Mikaene Thomas, Inspired by Portland
The Petrucci Family Foundation Collection of African-American Art is pleased to announce the special purchase of Landscape Majestic by African-American artist Mikaene Thomas. This purchase bolsters work by contemporary artists in PFF and will be prominently featured in the upcoming Constructing Identity exhibition at The Portland Art Museum. It is widely known and was corroborated in conversation with PFF Principal Curator Berrisford Boothe that The P.A.M. was the singular point of artistic inspiration for a very young Mikalene Thomas who studied art in the Portland area. Her moment of awakening for her now stellar career as a visual artist happened at a P.A.M. exhibition of artwork by the internationally celebrated African-American artist, Carrie Mae Weems. As part of our mission objective of using the Collection to create further “points of inspiration,” we’ve purchased this dynamic collaged imagery by Thomas. Who knows, perhaps Constructing Identity will pierce the minds of its younger viewers and be the agent for a repeat moment of awareness and identity for an as yet unknown artist of color.

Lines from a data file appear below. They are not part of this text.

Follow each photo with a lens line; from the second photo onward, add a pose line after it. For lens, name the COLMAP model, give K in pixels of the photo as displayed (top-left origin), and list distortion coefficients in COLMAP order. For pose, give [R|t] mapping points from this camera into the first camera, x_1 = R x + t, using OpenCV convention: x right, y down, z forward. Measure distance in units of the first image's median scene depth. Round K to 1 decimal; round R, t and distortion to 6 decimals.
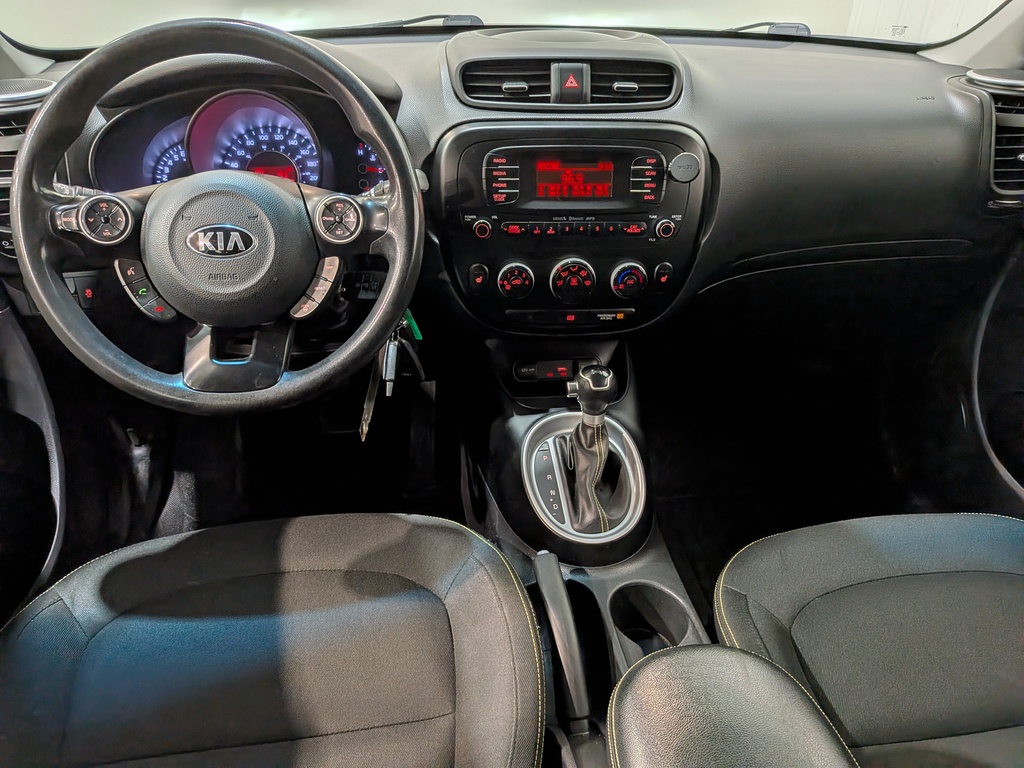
lens RADIAL K [[745.1, 0, 520.1], [0, 745.1, 398.6], [0, 0, 1]] dist [0.029369, -0.064375]
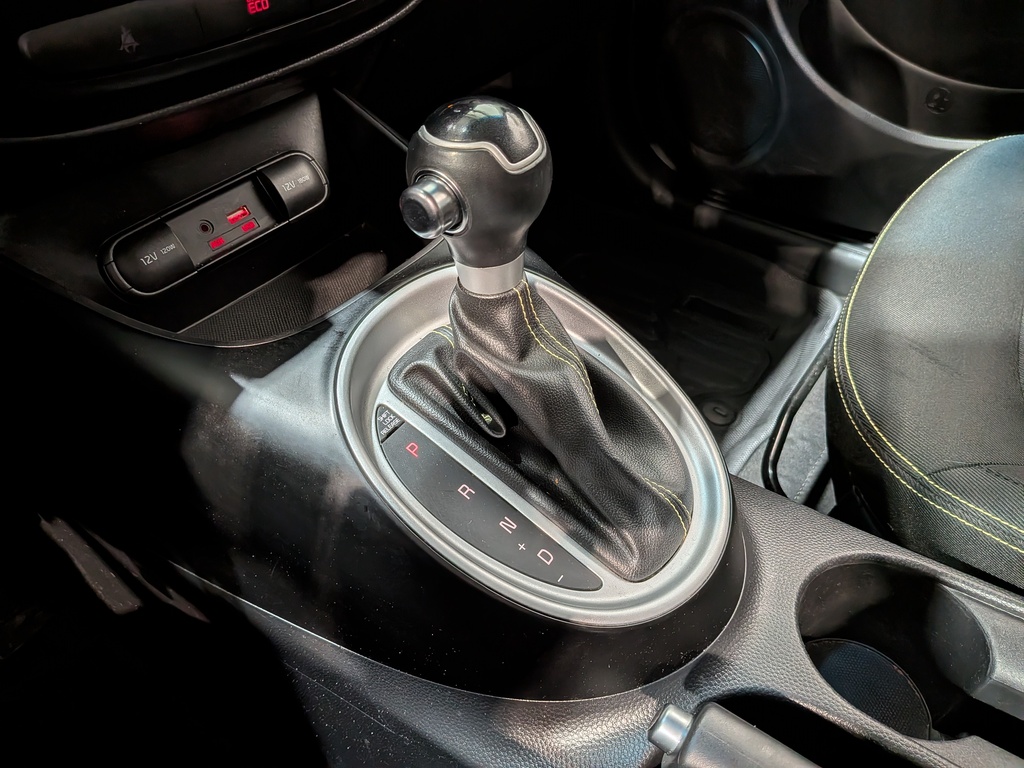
lens RADIAL K [[745.1, 0, 517.2], [0, 745.1, 394.2], [0, 0, 1]] dist [0.029369, -0.064375]
pose [[0.704378, -0.519661, 0.483533, -0.087010], [0.413342, 0.854075, 0.315761, -0.028826], [-0.577062, -0.022550, 0.816389, 0.736706]]
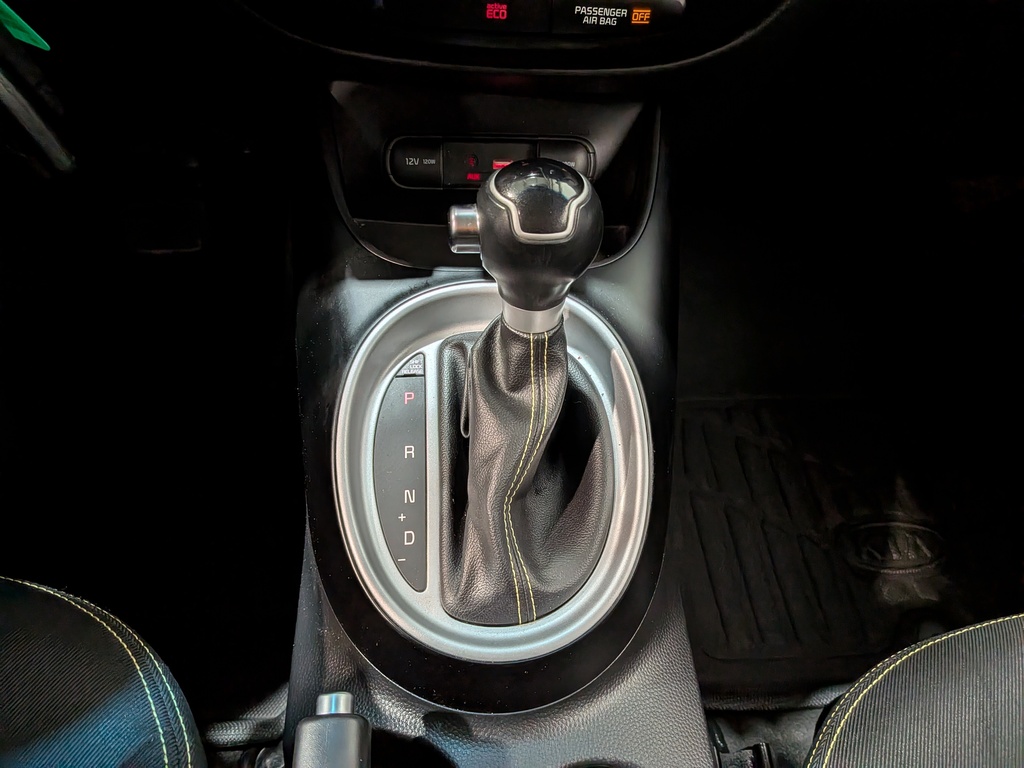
lens RADIAL K [[745.1, 0, 510.5], [0, 745.1, 401.7], [0, 0, 1]] dist [0.029369, -0.064375]
pose [[0.995538, 0.085234, -0.040489, 0.109543], [-0.071150, 0.959881, 0.271233, -0.030716], [0.061983, -0.267142, 0.961662, 0.652877]]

Masterwork by Grafton Tyler Brown
PFF is equally pleased to announce the recent acquisition of a asterwork that intentionally book-ends the Mikalene Thomas purchase. We will be presenting for public viewing for the first time in over a hundred years, the painting Castle Geyser, Yellowstone National Park by Grafton Tyler Brown, completed in 1891 and gifted to a patron. Grafton Tyler Brown is widely acknowledged to be the first African-American to meet success as a western artist. He secured various commissions as an apprentice lithographer but eventually took up plein-air painting settling every few years in different parts of the Pacific Northwest. From 1885-88, he became the toast of Portland, Oregon, joining the city’s famous Art Club and selling landscapes of Mount Hood. He advertised his paintings as “careful studies from nature,only painted to order, and not found on sale anywhere.” PFF is partnering not just present its significant collection of artworks. We are specifically using our resources to acknowledge and celebrate the importance of the Portland area to the narrative of African-American art. These purchases share a theme of “The Land” but importantly bridge time and gender between two artists unknown to each other but very much part of our collective cultural identity in America.